Text provided:
►

Common Agricultural Policy law

Since its inception, the Common Agricultural Policy (CAP) has been one of the major initiatives of the European Economic Community and now of the European Union. Over time, it has been deeply modified due to the influence of internal evolutions such as successive enlargements, the accumulation of structural surpluses in a number of sectors or the necessity to preserve the environment. International commitments, particularly within the WTO, have also influenced the CAP’s evolution. By application of the Treaty itself (article 38 et seq. TFUE), the CAP remains a common policy. Even if Member States have increasing leeway, all fundamental CAP decisions are taken at the European Union level. Member States play a large role in the implementation of these measures and in the controls that follows their application.

CAP applies to all agricultural products defined as such in Annex I of the Treaty. Generally speaking, the list includes products of the soil as well as products of primary processing (but it is always preferable to check the list itself as it is precise and exhaustive). One of the primary objectives of the CAP is to ensure farmer revenue by using two instruments: market management and structural measures. These mechanisms are financed by two specific funds which are part of the European Union budget: the European Agricultural Guarantee Fund (EAGF) and the European Agricultural Fund for Rural Development (EAFRD).

A. - The first CAP mechanism is market management, financed by the EAGF and which, for a long time, was regulated by a number of “common market organizations” (CMO). Each product was subject to its own CMO with only a few exceptions such as potatoes. Since the end of 2007, the various CMOs were united in a single fundamental Regulation called the “single CMO” (Regulation 1234/2007, now replaced by Regulation 1308/2013) which has progressively incorporated each previous CMO. Each product sector is still, however, subject to its own specific measures and a number of implementing legislations remain applicable to individual sectors even if fundamental rules have now been assembled in the single CMO. Such diversity cannot be avoided as the production and the market for each product is very specific. Measures to support the cereal market (which can be stored, are sowed each year and are commodities in international trade) cannot be the same as measures to support the fruit market (which are perennial crops, seasonal and which cannot be stored). Similarly, livestock products (such as meat, dairy products, poultry, and eggs) are not produced and cannot be managed in the same way as plants. Wine is in itself a very specific product for which rules regarding quality and geographical indications have a particular importance.

◄

Your tasks:
1) Using the text on Common Agricultural Policy law, answer the following:
(a) Which two funds finance the CAP mechanisms?
(b) Which regulation replaced Regulation 1234/2007?
(c) Under which treaty provision does the CAP remain a common policy?
2) Quote the Common Agricultural Policy law text from "CAP applies to" to "Rural Development (EAFRD).".

(Rendered chart images)
►

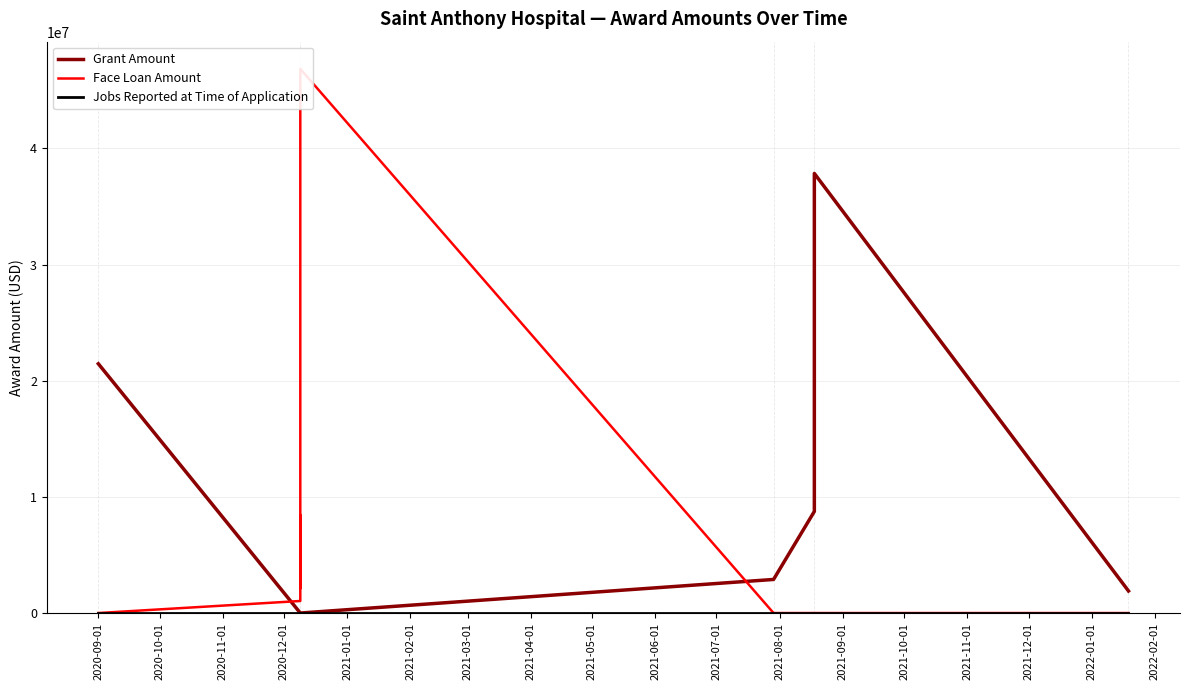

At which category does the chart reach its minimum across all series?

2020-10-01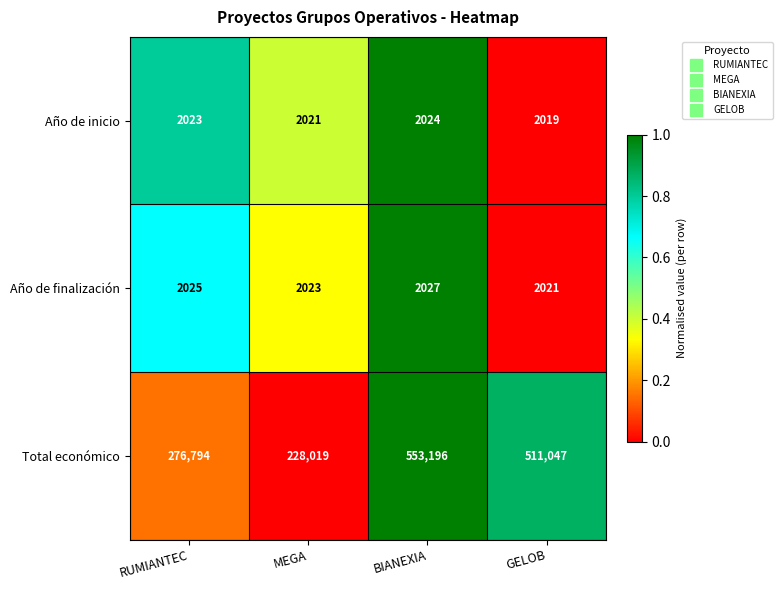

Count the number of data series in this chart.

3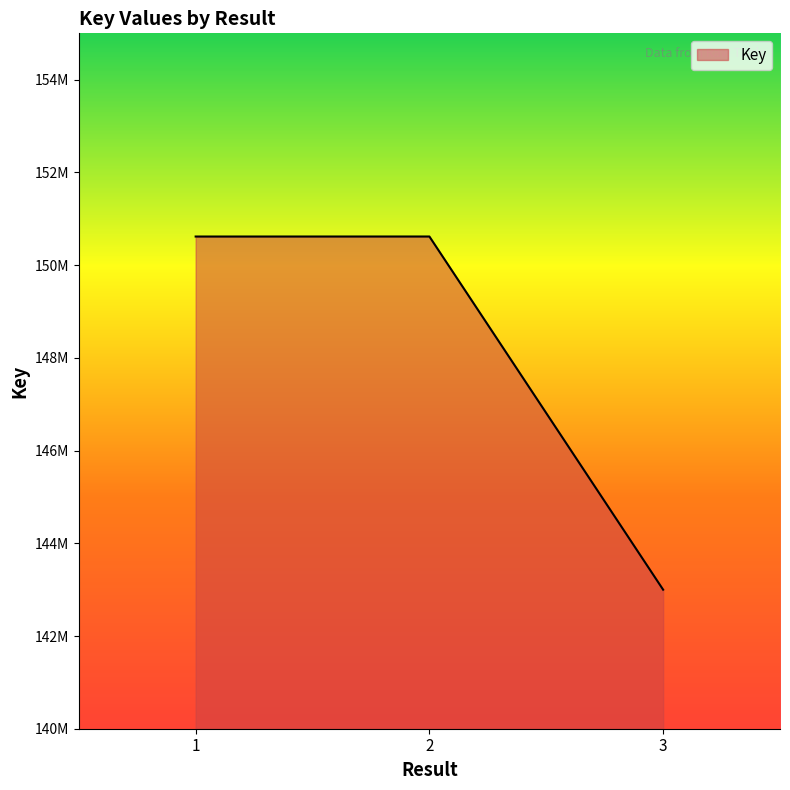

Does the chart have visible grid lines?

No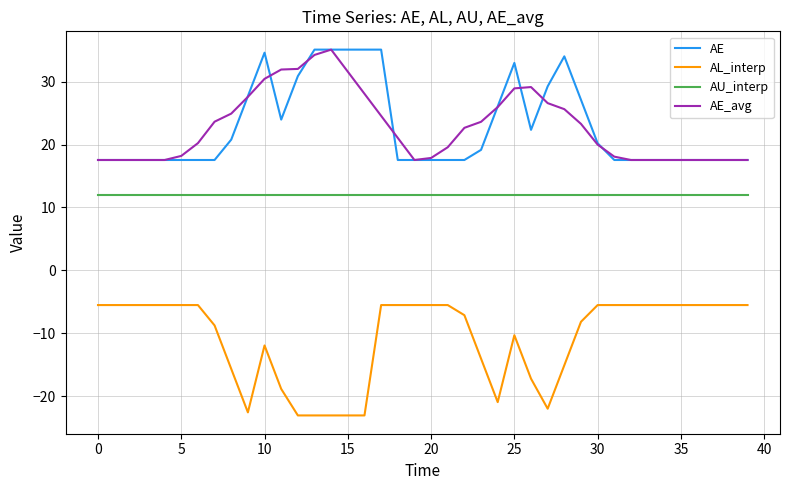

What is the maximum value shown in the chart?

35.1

◄

Responses per task:
1)
(a) The European Agricultural Guarantee Fund (EAGF) and the European Agricultural Fund for Rural Development (EAFRD).
(b) Regulation 1308/2013.
(c) Article 38 et seq. TFUE.

2)
CAP applies to all agricultural products defined as such in Annex I of the Treaty. Generally speaking, the list includes products of the soil as well as products of primary processing (but it is always preferable to check the list itself as it is precise and exhaustive). One of the primary objectives of the CAP is to ensure farmer revenue by using two instruments: market management and structural measures. These mechanisms are financed by two specific funds which are part of the European Union budget: the European Agricultural Guarantee Fund (EAGF) and the European Agricultural Fund for Rural Development (EAFRD).